Comme en 2005 les voilà à nouveau déchaînés, les merdias du système !
En bons toutous dorlotés par des oligarques gavés de truffes et de champagne, ils aboient les mêmes vieilles rengaines en priant -il ne leur reste plus que cela- que cette fois-ci ça marche !
« Hi-han hi-han » annone l’Express.
« Bêêêêê bêêêêêê bêêêêê… » bêlent les autres en cœur !
Et puisqu’on ne parvient pas à dézinguer Jean-Luc Mélenchon avec des arguments de fond, il faudrait pour cela réfléchir et cela fait bien longtemps qu’ils ont bradé leurs cervelles rances, tant pis pour l’éthique, tant pis pour l’honnêteté, ils se vautrent allègement dans la fange des porcheries qui font leurs lits depuis des lustres !
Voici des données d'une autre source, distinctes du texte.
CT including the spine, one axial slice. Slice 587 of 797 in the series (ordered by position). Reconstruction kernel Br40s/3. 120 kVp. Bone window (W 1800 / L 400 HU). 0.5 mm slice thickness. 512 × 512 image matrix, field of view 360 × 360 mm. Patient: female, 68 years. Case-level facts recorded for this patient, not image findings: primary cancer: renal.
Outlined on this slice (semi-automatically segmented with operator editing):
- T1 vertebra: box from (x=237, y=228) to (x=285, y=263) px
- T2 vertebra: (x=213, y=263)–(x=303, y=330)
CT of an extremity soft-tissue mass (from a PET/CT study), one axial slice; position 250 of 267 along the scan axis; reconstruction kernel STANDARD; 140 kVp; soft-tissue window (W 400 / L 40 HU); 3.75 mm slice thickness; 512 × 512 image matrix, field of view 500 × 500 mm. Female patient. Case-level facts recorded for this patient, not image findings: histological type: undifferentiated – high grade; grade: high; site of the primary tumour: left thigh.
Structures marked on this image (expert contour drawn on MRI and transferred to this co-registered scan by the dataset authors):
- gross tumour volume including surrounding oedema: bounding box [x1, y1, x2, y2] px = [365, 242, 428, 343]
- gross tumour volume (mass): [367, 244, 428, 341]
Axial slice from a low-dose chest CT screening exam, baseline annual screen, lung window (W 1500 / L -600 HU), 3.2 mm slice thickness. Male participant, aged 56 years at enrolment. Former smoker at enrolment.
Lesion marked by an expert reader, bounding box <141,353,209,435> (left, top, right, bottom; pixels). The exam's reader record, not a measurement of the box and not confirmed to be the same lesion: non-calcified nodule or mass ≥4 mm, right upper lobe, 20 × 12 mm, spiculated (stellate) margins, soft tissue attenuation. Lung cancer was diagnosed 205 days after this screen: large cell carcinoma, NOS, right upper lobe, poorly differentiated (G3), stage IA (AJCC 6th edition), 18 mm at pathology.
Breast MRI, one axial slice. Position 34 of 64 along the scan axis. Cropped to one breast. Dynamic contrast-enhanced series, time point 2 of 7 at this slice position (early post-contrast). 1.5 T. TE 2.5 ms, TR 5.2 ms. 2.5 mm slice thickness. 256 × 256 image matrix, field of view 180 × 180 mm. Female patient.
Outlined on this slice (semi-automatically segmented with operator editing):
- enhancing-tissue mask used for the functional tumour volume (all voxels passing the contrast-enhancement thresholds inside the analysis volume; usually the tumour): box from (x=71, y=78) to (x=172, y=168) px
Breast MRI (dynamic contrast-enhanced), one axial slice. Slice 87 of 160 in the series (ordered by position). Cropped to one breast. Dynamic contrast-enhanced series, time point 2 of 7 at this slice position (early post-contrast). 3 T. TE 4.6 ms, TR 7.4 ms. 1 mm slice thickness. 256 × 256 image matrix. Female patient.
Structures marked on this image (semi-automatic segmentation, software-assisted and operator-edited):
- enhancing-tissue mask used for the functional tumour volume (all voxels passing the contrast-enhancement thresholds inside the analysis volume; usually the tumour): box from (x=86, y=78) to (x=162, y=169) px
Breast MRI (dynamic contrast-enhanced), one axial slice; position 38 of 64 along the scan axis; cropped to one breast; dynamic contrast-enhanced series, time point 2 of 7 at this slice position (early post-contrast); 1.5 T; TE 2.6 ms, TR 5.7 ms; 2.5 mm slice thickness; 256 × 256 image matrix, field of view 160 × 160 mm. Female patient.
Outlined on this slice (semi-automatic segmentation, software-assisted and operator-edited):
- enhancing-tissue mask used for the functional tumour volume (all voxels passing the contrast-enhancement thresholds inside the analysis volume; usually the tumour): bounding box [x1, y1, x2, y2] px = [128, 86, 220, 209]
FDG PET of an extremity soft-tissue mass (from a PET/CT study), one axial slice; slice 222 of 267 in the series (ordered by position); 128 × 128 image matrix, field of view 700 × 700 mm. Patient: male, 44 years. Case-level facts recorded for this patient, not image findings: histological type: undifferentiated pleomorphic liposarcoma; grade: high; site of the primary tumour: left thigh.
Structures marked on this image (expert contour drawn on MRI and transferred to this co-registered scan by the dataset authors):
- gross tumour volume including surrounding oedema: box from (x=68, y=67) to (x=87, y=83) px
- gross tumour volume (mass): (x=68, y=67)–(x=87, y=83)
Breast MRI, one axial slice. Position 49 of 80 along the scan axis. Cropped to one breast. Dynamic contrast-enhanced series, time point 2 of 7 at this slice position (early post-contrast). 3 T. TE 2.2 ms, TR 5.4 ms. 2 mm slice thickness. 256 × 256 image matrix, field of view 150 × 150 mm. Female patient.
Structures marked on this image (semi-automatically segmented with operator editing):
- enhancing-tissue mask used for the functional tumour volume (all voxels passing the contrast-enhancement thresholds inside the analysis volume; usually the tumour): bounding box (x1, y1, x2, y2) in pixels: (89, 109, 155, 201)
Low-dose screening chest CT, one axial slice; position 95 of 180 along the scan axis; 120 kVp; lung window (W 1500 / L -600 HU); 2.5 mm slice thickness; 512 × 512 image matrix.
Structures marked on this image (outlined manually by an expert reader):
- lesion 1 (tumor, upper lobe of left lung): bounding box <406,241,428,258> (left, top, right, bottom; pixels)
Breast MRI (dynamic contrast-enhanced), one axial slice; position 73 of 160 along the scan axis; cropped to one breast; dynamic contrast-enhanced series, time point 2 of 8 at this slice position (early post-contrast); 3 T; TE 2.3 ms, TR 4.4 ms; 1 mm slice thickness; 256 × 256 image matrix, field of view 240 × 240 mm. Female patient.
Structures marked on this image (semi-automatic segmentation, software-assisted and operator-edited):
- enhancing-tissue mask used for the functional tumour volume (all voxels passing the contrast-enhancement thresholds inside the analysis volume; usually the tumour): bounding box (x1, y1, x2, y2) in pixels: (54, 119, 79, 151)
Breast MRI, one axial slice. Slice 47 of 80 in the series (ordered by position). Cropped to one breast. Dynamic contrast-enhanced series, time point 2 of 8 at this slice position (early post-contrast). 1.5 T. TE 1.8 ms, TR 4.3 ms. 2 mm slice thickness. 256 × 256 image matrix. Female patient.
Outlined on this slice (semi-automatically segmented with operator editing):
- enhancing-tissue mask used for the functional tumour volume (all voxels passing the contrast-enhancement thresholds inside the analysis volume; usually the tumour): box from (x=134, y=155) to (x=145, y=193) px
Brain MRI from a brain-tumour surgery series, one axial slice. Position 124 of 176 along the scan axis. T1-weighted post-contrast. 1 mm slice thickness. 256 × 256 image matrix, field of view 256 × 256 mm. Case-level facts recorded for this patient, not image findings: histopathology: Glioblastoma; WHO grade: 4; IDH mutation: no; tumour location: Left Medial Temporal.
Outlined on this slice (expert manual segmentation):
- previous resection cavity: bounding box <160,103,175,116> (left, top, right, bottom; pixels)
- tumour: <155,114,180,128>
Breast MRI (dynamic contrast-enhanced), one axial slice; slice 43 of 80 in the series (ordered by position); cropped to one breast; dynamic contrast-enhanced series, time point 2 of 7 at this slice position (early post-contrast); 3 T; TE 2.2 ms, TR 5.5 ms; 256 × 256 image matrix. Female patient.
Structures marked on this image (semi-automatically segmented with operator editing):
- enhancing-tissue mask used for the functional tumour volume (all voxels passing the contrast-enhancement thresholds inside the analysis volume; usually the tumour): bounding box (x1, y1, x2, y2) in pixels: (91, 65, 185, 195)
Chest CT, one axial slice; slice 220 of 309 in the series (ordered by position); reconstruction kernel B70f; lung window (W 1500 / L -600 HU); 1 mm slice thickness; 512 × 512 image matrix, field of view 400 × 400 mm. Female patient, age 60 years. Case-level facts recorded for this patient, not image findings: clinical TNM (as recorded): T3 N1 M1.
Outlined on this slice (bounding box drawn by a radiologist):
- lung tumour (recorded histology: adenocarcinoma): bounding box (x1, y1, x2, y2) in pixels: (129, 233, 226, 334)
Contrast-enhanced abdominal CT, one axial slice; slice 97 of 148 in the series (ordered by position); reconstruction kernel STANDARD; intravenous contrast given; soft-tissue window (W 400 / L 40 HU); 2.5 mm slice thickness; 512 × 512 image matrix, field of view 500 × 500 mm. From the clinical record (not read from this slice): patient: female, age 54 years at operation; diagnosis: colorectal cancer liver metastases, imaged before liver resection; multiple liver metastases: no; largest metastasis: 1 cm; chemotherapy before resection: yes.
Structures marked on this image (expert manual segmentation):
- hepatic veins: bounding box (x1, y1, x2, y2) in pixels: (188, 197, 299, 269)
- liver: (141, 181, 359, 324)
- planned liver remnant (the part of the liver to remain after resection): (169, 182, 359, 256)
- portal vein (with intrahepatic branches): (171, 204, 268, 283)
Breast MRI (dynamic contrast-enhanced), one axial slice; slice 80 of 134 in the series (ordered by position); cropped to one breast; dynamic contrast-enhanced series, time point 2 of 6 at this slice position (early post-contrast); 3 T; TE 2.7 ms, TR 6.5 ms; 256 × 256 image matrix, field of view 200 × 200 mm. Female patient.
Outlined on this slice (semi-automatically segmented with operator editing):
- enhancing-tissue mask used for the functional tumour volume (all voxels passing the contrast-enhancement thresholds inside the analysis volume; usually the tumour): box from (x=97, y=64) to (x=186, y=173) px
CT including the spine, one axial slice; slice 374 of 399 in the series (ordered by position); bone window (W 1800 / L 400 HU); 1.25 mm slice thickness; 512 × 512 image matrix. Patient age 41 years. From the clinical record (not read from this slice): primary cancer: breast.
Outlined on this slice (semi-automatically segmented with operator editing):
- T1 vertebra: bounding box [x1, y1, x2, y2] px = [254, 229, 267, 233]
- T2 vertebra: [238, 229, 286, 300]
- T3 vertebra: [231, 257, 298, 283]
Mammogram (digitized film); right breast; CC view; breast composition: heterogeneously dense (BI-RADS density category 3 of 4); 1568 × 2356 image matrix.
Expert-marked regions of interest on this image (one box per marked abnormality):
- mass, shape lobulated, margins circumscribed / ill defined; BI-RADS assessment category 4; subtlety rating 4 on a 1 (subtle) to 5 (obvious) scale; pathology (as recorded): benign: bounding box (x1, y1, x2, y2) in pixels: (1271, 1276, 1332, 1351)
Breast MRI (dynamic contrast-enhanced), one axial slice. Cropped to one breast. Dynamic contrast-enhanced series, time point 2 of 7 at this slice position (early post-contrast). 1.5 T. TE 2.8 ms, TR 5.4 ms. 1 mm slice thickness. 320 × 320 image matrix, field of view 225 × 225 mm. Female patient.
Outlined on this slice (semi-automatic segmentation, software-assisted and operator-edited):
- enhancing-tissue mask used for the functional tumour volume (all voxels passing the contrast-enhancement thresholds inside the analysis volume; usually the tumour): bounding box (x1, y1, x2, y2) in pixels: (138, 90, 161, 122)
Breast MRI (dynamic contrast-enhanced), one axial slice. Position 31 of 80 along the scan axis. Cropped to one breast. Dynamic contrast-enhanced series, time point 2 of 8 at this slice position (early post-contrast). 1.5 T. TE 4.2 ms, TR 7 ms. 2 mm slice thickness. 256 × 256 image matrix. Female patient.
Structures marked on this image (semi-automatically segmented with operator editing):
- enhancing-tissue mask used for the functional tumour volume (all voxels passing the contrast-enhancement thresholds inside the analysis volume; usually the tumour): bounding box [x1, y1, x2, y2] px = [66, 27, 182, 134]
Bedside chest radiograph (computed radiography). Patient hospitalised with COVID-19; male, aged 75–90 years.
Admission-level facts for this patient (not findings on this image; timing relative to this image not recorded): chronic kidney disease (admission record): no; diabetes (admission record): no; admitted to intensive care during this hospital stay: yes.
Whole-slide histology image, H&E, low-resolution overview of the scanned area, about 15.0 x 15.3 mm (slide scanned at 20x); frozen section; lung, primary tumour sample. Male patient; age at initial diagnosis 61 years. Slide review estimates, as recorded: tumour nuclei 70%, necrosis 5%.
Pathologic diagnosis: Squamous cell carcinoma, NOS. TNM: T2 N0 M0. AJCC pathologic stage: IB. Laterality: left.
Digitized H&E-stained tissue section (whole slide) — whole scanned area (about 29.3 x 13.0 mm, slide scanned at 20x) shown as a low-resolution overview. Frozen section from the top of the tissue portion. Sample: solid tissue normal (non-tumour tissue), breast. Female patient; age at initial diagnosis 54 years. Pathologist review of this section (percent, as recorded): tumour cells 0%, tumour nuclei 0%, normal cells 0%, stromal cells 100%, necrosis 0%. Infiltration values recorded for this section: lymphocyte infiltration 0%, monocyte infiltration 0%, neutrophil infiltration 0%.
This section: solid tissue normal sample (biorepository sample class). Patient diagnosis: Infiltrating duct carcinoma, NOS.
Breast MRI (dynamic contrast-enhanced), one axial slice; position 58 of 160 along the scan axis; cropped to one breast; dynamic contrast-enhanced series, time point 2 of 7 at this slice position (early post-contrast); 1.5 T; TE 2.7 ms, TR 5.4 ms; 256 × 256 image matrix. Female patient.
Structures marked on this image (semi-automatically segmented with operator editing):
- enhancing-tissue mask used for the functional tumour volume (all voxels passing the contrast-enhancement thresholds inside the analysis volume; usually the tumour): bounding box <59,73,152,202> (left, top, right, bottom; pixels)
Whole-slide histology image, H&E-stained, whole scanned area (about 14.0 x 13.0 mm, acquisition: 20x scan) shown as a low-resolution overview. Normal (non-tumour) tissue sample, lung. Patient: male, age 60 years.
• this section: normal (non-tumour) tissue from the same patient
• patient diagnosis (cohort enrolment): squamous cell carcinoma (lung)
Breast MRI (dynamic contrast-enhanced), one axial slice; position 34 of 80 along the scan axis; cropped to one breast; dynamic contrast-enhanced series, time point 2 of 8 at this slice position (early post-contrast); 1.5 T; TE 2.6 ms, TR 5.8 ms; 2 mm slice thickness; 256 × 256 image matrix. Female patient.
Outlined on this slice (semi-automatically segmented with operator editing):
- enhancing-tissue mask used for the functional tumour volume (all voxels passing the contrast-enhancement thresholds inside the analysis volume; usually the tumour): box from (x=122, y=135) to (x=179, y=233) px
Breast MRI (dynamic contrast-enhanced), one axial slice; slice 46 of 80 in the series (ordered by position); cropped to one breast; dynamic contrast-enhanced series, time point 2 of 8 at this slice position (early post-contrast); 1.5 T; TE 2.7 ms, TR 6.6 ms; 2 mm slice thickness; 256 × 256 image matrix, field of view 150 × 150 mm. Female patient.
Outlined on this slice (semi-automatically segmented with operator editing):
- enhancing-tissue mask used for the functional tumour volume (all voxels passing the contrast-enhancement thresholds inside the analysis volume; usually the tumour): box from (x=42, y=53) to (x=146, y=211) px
« Gruik gruik ! » grouine le Nouvel Obs.
« Grouin-groin ! » grognent les éditocrates à l’unisson !
Terrifiés qu’ils sont de faire cailler leurs fromages baveux par la critique argumentée d’un système à bout de souffle, les veaux s’en donnent à cœur joie.
« Meuh-meuh ! » mugit le Monde.
« Glou-glou ! » dindonnent les journaleux !
On aimerait les entendre aussi déchaînés contre celles et ceux, coupables ou complices, qui ont mené le pays dans la tourmente.
Ah ! Qu’il serait bon de les voir s’indigner publiquement du saccage de nos valeurs et de nos idéaux.
Qu’on aimerait les voir rugir de colère contre les annonces odieuses de cette droite moisie qui n’en finit plus de courtiser l’électorat de l’amère Le Pen.
Qu’ils serait doux à nos oreilles qu’une fois, une fois au moins, ils se rallient aux aspirations du peuple et feulent de colère contre la ruine de l’éducation, de la santé, de la culture, de la planète !!
Mais d’idéaux, il y a bien longtemps qu’ils n’en ont plus, confits qu’ils sont dans leurs renoncements, leurs trahisons et leurs morgue.
Ah bon je ne fais pas dans la nuance ?
Parce que July, Juliard, Barbier, Assouline, Rioufol, Raffy, Aphatie, Duhamel, Denisot, Le Boucher, Jarreau, tous ces roquets avec les « guignol, rigolo, idiot utile, comique, héritier de la terreur, déconnant, piège à cons, stalinien, kolkhoze, Allemagne nazie, Russie soviétique, tissu de conneries, rock-star, gourou…» qu’ils éructent quotidiennement sur le candidat du Front de Gauche et sur nous, le peuple, ils font dans la nuance, eux ?
Alors qu’on ne me reproche pas de remplacer leurs vomissures par un bestiaire d’onomatopées, ils ne méritent pas plus ! Et encore suis-je injuste envers les animaux qui eux méritent mieux !
Indifférents qu’ils sont au sort des autres, des petits, des sans grades, méprisants envers tout ce qui ne porte pas Rolex et boutons de manchette, nous savons que nous n’avons rien à attendre d’eux !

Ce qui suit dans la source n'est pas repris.